Intel has demonstrated its much-anticipated non-volatile DIMMs based on its 3D XPoint technology. The chipmaker is claiming this product will revolutionize the storage hierarchy by enabling terascale-sized datasets to be brought into the memory subsystem of conventional servers.

 

Source: Intel

 

The demonstration, which took place at the SAP Sapphire NOW conference in Orlando, showed the new DIMMs running the popular SAP HANA in-memory analytics application. Beyond HANA, Intel envisions the memory modules will be useful across the whole gamut of data-demanding applications.
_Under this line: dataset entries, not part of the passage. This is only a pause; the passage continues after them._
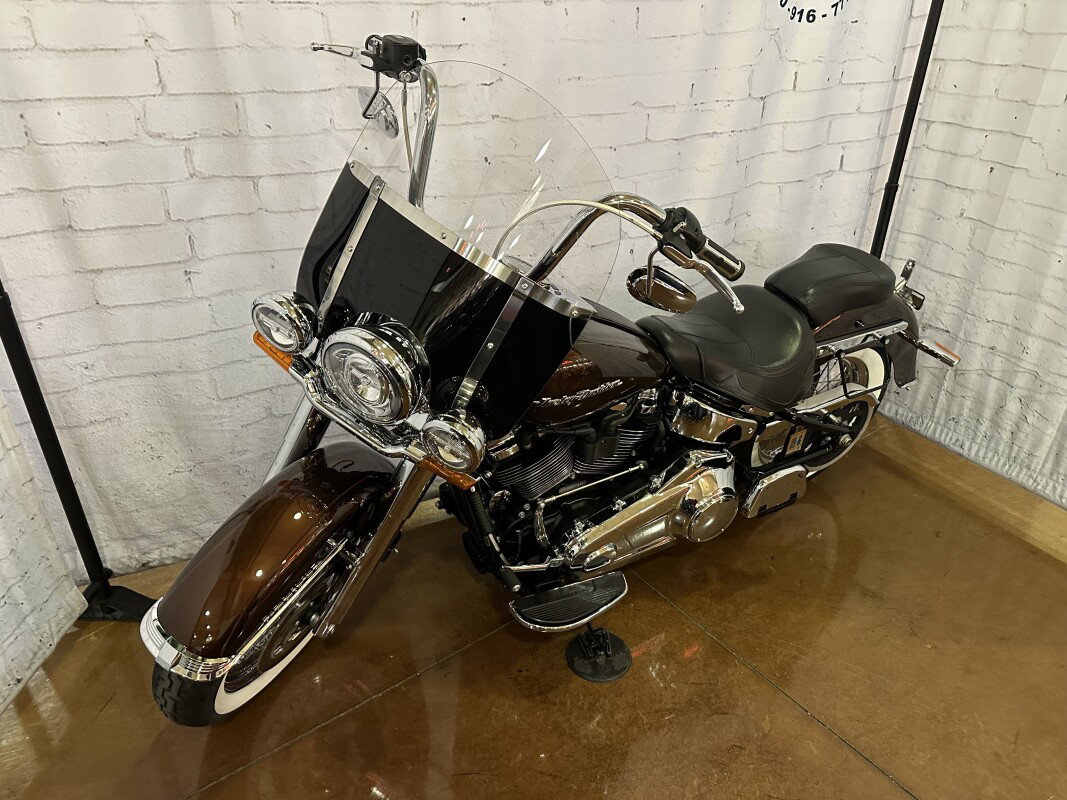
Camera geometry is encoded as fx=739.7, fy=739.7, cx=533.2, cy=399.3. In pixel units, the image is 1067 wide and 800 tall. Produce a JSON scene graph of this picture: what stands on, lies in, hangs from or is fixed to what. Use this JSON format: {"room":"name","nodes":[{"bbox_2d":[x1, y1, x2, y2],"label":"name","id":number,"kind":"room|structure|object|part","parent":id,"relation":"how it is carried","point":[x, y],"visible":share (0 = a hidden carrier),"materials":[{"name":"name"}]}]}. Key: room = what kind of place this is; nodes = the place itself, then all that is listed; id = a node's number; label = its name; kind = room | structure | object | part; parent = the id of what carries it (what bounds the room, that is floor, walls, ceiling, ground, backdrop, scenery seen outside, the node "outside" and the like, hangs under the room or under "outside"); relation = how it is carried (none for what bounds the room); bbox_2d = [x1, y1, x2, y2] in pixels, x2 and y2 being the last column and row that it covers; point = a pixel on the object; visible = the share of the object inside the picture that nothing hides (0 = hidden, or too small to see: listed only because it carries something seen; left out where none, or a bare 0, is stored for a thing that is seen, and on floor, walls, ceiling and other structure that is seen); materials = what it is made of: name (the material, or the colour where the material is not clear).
{"room":"shop","nodes":[
{"label":"shop","id":0,"kind":"room"},
{"bbox_2d":[0,404,1066,799],"label":"floor","id":1,"kind":"structure","parent":0,"point":[836,745],"materials":[{"name":"brown concrete"}]},
{"bbox_2d":[0,273,159,616],"label":"stand","id":2,"kind":"object","parent":1,"relation":"on","point":[23,393],"visible":0.7,"materials":[{"name":"black metal"}]},
{"bbox_2d":[0,385,89,716],"label":"white curtain","id":3,"kind":"object","parent":2,"relation":"hanging from","point":[27,608],"visible":0.92,"materials":[{"name":"white fabric"}]},
{"bbox_2d":[144,28,959,728],"label":"motorcycle","id":4,"kind":"object","parent":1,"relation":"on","point":[708,505],"visible":0.99,"materials":[{"name":"brown metal"}]},
{"label":"wheel","id":5,"kind":"part","parent":4,"relation":"part of","materials":[{"name":"black rubber"}]},
{"label":"fender","id":6,"kind":"part","parent":4,"relation":"part of","materials":[{"name":"brown metal"}]},
{"label":"headlight","id":7,"kind":"part","parent":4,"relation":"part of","materials":[{"name":"silver metal"}]},
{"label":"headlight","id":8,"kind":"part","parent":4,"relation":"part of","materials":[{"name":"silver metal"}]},
{"label":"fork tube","id":9,"kind":"part","parent":4,"relation":"part of","materials":[{"name":"silver metal"}]},
{"label":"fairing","id":10,"kind":"part","parent":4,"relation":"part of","materials":[{"name":"black plastic"}]},
{"label":"windscreen","id":11,"kind":"part","parent":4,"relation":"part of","materials":[{"name":"clear plastic"}]},
{"label":"handle","id":12,"kind":"part","parent":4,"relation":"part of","materials":[{"name":"silver metal"}]},
{"label":"mirror","id":13,"kind":"part","parent":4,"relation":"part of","materials":[{"name":"mirror"}]},
{"label":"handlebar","id":14,"kind":"part","parent":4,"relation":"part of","materials":[{"name":"silver metal"}]},
{"label":"seat","id":15,"kind":"part","parent":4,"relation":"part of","materials":[{"name":"black leather"}]},
{"label":"wheel","id":16,"kind":"part","parent":4,"relation":"part of","materials":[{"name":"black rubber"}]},
{"label":"seat","id":17,"kind":"part","parent":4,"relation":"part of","materials":[{"name":"black leather"}]},
{"label":"mud flap","id":18,"kind":"part","parent":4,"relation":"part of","materials":[{"name":"black"}]},
{"bbox_2d":[565,627,631,681],"label":"stand","id":19,"kind":"object","parent":1,"relation":"on","point":[604,677],"visible":0.89,"materials":[{"name":"black"}]},
{"bbox_2d":[870,0,944,256],"label":"pole","id":20,"kind":"object","parent":1,"relation":"on","point":[895,182],"visible":0.46,"materials":[{"name":"black metal"}]},
{"bbox_2d":[0,0,925,583],"label":"curtain","id":21,"kind":"object","parent":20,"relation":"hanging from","point":[193,157],"visible":0.76,"materials":[{"name":"white fabric"}]},
{"bbox_2d":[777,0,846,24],"label":"lettering","id":22,"kind":"object","parent":21,"relation":"attached to","point":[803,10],"visible":0.96,"materials":[{"name":"black"}]},
{"bbox_2d":[874,0,1066,510],"label":"white curtain","id":23,"kind":"object","parent":20,"relation":"hanging from","point":[1065,173],"visible":0.83,"materials":[{"name":"white fabric"}]}
]}

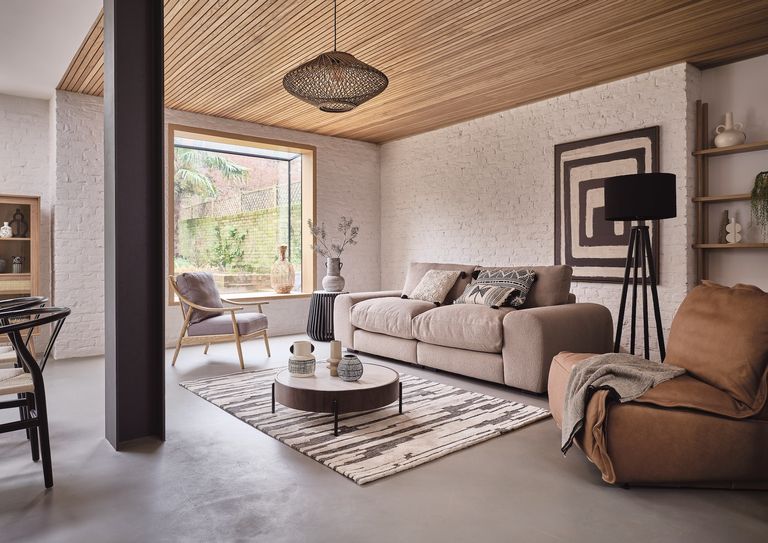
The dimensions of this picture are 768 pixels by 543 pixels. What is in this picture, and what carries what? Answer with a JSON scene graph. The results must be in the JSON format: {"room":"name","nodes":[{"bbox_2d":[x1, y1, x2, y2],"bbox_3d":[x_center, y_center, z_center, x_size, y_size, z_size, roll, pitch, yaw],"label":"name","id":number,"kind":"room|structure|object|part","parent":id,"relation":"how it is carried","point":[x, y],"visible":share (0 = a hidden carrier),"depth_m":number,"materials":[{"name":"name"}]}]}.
{"room":"living room","nodes":[
{"label":"living room","id":0,"kind":"room"},
{"bbox_2d":[0,93,52,353],"bbox_3d":[-5.083,-0.458,4.129,4.012,2.696,0.226,-1,1,-39],"label":"left wall","id":1,"kind":"structure","parent":0,"point":[2,186],"depth_m":5.19,"materials":[{"name":"white"}]},
{"bbox_2d":[0,0,106,99],"bbox_3d":[-2.791,-1.807,1.394,3.781,0.156,7.230,-1,1,-39],"label":"white ceiling","id":2,"kind":"structure","parent":0,"point":[67,56],"depth_m":3.88,"materials":[{"name":"white paint"}]},
{"bbox_2d":[54,92,380,357],"bbox_3d":[-1.662,-0.508,6.435,4.115,2.700,0.331,-1,1,-39],"label":"back wall","id":3,"kind":"structure","parent":0,"point":[323,146],"depth_m":5.53,"materials":[{"name":"white brick"}]},
{"bbox_2d":[167,124,315,302],"bbox_3d":[-1.763,-0.646,6.363,1.985,2.043,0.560,-1,1,-39],"label":"window","id":4,"kind":"structure","parent":3,"relation":"in","point":[241,141],"depth_m":6.54,"materials":[{"name":"glass"}]},
{"bbox_2d":[270,245,295,292],"bbox_3d":[-1.318,-0.033,6.663,0.311,0.642,0.313,0,1,35],"label":"vase","id":5,"kind":"object","parent":4,"relation":"on","point":[289,286],"visible":1,"depth_m":6.57,"materials":[{"name":"clear glass"}]},
{"bbox_2d":[0,333,767,542],"bbox_3d":[-0.833,0.964,1.850,8.808,0.106,8.715,-1,1,-39],"label":"floor","id":6,"kind":"structure","parent":0,"point":[326,481],"depth_m":2.13,"materials":[{"name":"grey concrete"}]},
{"bbox_2d":[0,194,40,336],"bbox_3d":[-3.900,0.047,4.774,1.074,1.563,0.378,-1,1,-39],"label":"wooden cabinet","id":7,"kind":"object","parent":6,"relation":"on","point":[25,199],"visible":0.7,"depth_m":4.95,"materials":[{"name":"brown wood"}]},
{"bbox_2d":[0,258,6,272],"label":"vase","id":8,"kind":"object","parent":7,"relation":"in","point":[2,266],"visible":1,"depth_m":5.01,"materials":[{"name":"grey ceramic"}]},
{"bbox_2d":[0,221,12,237],"bbox_3d":[-3.742,-0.410,5.020,0.121,0.160,0.117,-1,1,-39],"label":"white vase","id":9,"kind":"object","parent":7,"relation":"in","point":[8,233],"visible":1,"depth_m":4.99,"materials":[{"name":"white ceramic"}]},
{"bbox_2d":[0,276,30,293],"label":"cabinet drawer","id":10,"kind":"object","parent":7,"relation":"in","point":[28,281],"visible":0.77,"depth_m":4.91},
{"bbox_2d":[11,256,24,272],"bbox_3d":[-3.657,-0.070,5.070,0.103,0.173,0.093,-1,1,-39],"label":"vase","id":11,"kind":"object","parent":7,"relation":"in","point":[16,269],"visible":0.99,"depth_m":5.04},
{"bbox_2d":[9,208,27,237],"bbox_3d":[-3.691,-0.484,5.120,0.158,0.302,0.082,0,1,-23],"label":"black vase","id":12,"kind":"object","parent":7,"relation":"in","point":[22,219],"visible":0.92,"depth_m":5.11,"materials":[{"name":"black ceramic"}]},
{"bbox_2d":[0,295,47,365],"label":"dining chair","id":13,"kind":"object","parent":6,"relation":"on","point":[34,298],"visible":0.51,"depth_m":3.03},
{"bbox_2d":[0,306,70,488],"bbox_3d":[-1.703,0.541,2.209,0.573,0.756,0.571,-1,1,-39],"label":"black chair","id":14,"kind":"object","parent":6,"relation":"on","point":[40,421],"visible":1,"depth_m":2.17,"materials":[{"name":"black wood"}]},
{"bbox_2d":[104,0,165,447],"bbox_3d":[-1.378,-0.419,2.779,0.296,2.674,0.376,-1,1,-39],"label":"black column","id":15,"kind":"structure","parent":6,"relation":"on","point":[159,352],"depth_m":2.66,"materials":[{"name":"metal"}]},
{"bbox_2d":[170,271,270,368],"bbox_3d":[-1.570,0.435,4.925,0.813,0.857,0.761,0,1,11],"label":"armchair","id":16,"kind":"object","parent":6,"relation":"on","point":[266,342],"visible":0.99,"depth_m":4.71,"materials":[{"name":"brown wood"}]},
{"bbox_2d":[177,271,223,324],"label":"cushion","id":17,"kind":"object","parent":16,"relation":"on","point":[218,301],"visible":0.77,"depth_m":4.79,"materials":[{"name":"fabric"}]},
{"bbox_2d":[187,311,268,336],"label":"seat cushion","id":18,"kind":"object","parent":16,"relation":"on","point":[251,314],"visible":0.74,"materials":[{"name":"grey fabric"}]},
{"bbox_2d":[306,290,349,341],"bbox_3d":[-0.652,0.538,6.150,0.563,0.589,0.563,-1,1,-39],"label":"side table","id":19,"kind":"object","parent":6,"relation":"on","point":[319,298],"visible":0.73,"depth_m":5.94,"materials":[{"name":"black"}]},
{"bbox_2d":[322,257,345,292],"bbox_3d":[-0.608,0.040,6.153,0.272,0.415,0.267,0,1,6],"label":"vase","id":20,"kind":"object","parent":19,"relation":"on","point":[328,276],"visible":0.99,"depth_m":6.07,"materials":[{"name":"ceramic"}]},
{"bbox_2d":[307,217,358,257],"bbox_3d":[-0.627,-0.314,6.289,0.666,0.726,0.431,0,1,5],"label":"dried branch","id":21,"kind":"object","parent":20,"relation":"in","point":[340,250],"visible":0.79,"depth_m":6.26,"materials":[{"name":"grey plant"}]},
{"bbox_2d":[180,362,550,483],"bbox_3d":[-0.247,0.883,3.597,1.660,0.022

In a write-up posted on the Intel IT Peer Network, the use cases, which include HPC, are described as follows,:

”Of course, it’s not just in-memory databases that will reap the benefit of Intel persistent memory when it becomes available next year. The new DIMMs enable countless use cases across data center segments, from mass-scale virtualization and private clouds in the enterprise to, cloud hosting, and search offerings in public cloud environments. The new technology will also help accelerate the performance and capacity of high performance computing (HPC) applications and software-defined storage. The list of potential use cases goes on and on.”

The 3D XPoint technology, which Intel co-developed with  Micron Technology, was designed to stake out the middle ground between fast, but expensive DRAM, and slower, but inexpensive external storage. Intel debuted the technology back in March in its Optane-branded solid state drives as a high-performance alternative to flash-based SSDs.

Now by creating DIMMs based on 3D XPoint, the chipmaker is offering a way to significantly expand memory capacity on servers, supposedly at a fraction of the cost of conventional DRAM, and with much better endurance than NAND flash. According to Intel, future Xeon processors will support up to 3 terabytes of memory on a four-socket server, and 6 terabytes on an eight-socket server.

Although the 3D XPoint is somewhat slower than DRAM, apparently Intel thinks it’s fast enough to act as a secondary memory tier that can commingle with its volatile cousin. At this point, Intel has not published performance numbers on the 3D XPoint DIMMs. When they debuted the technology back in 2015, the raw silicon was advertised as 1,000 times faster NAND, which would certainly put it on par with DRAM, as far as bandwidth goes.

Intels says it plans to ship the 3D XPoint non-volatile DIMMs sometime in 2018, in conjunction with the “Cascade Lake” refresh of the Xeon product line.